The troubled club claim they have sourced the funds to meet their commitments from 2017 - an about turn from a message communicated to players nine days ago where the official line was that the Bray hierarchy only have the funds to pay the wages for another week.
That alarmed players and placed the spotlight on the FAI given that they had granted the Seagulls a licence for the season on the basis that they had support from main investor Gerry Mulvey.
Bray's problems arose from a change in Mulvey's circumstances and chairman Denis O'Connor now says that an appeal for support has led to a turnaround which will allow the first-team squad to be paid for the remainder of the campaign.
That has not satisfied the players and their representatives who are apprehensive about the situation and wanted the money bonded in addition to details about where the money is coming from.
They had set a deadline of last night for that information but a third party has indicated to the players that FAI staff - including league director Fran Gavin - have arranged a meeting with Bray to seek further clarity.
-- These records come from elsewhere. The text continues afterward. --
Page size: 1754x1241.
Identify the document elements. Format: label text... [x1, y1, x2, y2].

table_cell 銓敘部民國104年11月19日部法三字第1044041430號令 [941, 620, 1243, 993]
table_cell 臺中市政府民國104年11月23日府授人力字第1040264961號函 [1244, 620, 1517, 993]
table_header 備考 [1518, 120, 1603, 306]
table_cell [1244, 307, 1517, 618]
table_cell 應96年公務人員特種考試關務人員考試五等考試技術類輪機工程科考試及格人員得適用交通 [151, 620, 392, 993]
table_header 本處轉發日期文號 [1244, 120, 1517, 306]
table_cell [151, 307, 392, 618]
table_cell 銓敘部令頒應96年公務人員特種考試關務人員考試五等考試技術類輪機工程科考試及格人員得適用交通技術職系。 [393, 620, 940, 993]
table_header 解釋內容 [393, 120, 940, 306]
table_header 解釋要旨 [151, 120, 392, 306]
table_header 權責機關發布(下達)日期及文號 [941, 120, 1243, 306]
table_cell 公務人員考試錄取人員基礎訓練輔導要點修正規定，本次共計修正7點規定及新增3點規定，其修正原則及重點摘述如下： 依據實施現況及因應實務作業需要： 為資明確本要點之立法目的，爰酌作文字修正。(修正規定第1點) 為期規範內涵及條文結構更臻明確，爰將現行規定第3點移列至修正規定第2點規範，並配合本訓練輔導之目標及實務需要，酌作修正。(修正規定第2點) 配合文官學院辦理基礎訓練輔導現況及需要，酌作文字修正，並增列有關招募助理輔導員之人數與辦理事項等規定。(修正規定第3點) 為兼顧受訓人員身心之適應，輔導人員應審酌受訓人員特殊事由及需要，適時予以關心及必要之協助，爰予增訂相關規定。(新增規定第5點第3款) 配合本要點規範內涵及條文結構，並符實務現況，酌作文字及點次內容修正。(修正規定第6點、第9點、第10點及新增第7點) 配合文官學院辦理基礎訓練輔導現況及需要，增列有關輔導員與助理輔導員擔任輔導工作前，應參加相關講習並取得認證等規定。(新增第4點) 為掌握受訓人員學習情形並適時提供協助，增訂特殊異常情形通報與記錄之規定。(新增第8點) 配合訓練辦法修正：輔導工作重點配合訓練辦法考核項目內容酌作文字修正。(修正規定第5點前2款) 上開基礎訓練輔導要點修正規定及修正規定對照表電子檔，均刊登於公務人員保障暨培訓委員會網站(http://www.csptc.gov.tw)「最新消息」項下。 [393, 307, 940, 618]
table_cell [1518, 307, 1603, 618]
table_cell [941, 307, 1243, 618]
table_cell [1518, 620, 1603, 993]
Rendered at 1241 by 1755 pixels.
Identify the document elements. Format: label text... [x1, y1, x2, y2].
If the conditions on which a Premier Division licence was granted have changed, then the authorities will need updated assurances that all commitments can be honoured.
The Bray players are waiting to hear on the outcome of those talks before deciding on a next move.
Members of the squad keen on a move elsewhere amid the uncertainty have been told that Bray have no intention of letting them leave. The prospect of mediation between the parties has been floated as a possible solution.
Meanwhile, Dundalk defender Brian Gartland says that Stephen Kenny's squad are going to have to cope with additional expectation heading into their Champions League date with Rosenborg tomorrow.
The League of Ireland side are still the underdogs in their meeting with the Norwegian giants, but their European exploits last year have increased the scrutiny on their performances in this sphere.
"We set standards for ourselves and there is going to be a lot of hype about that and a bit of pressure on us from last year to succeed and go on again," says Gartland.
"We don't fear teams. We want to succeed, we want to break boundaries and create history like we did last year."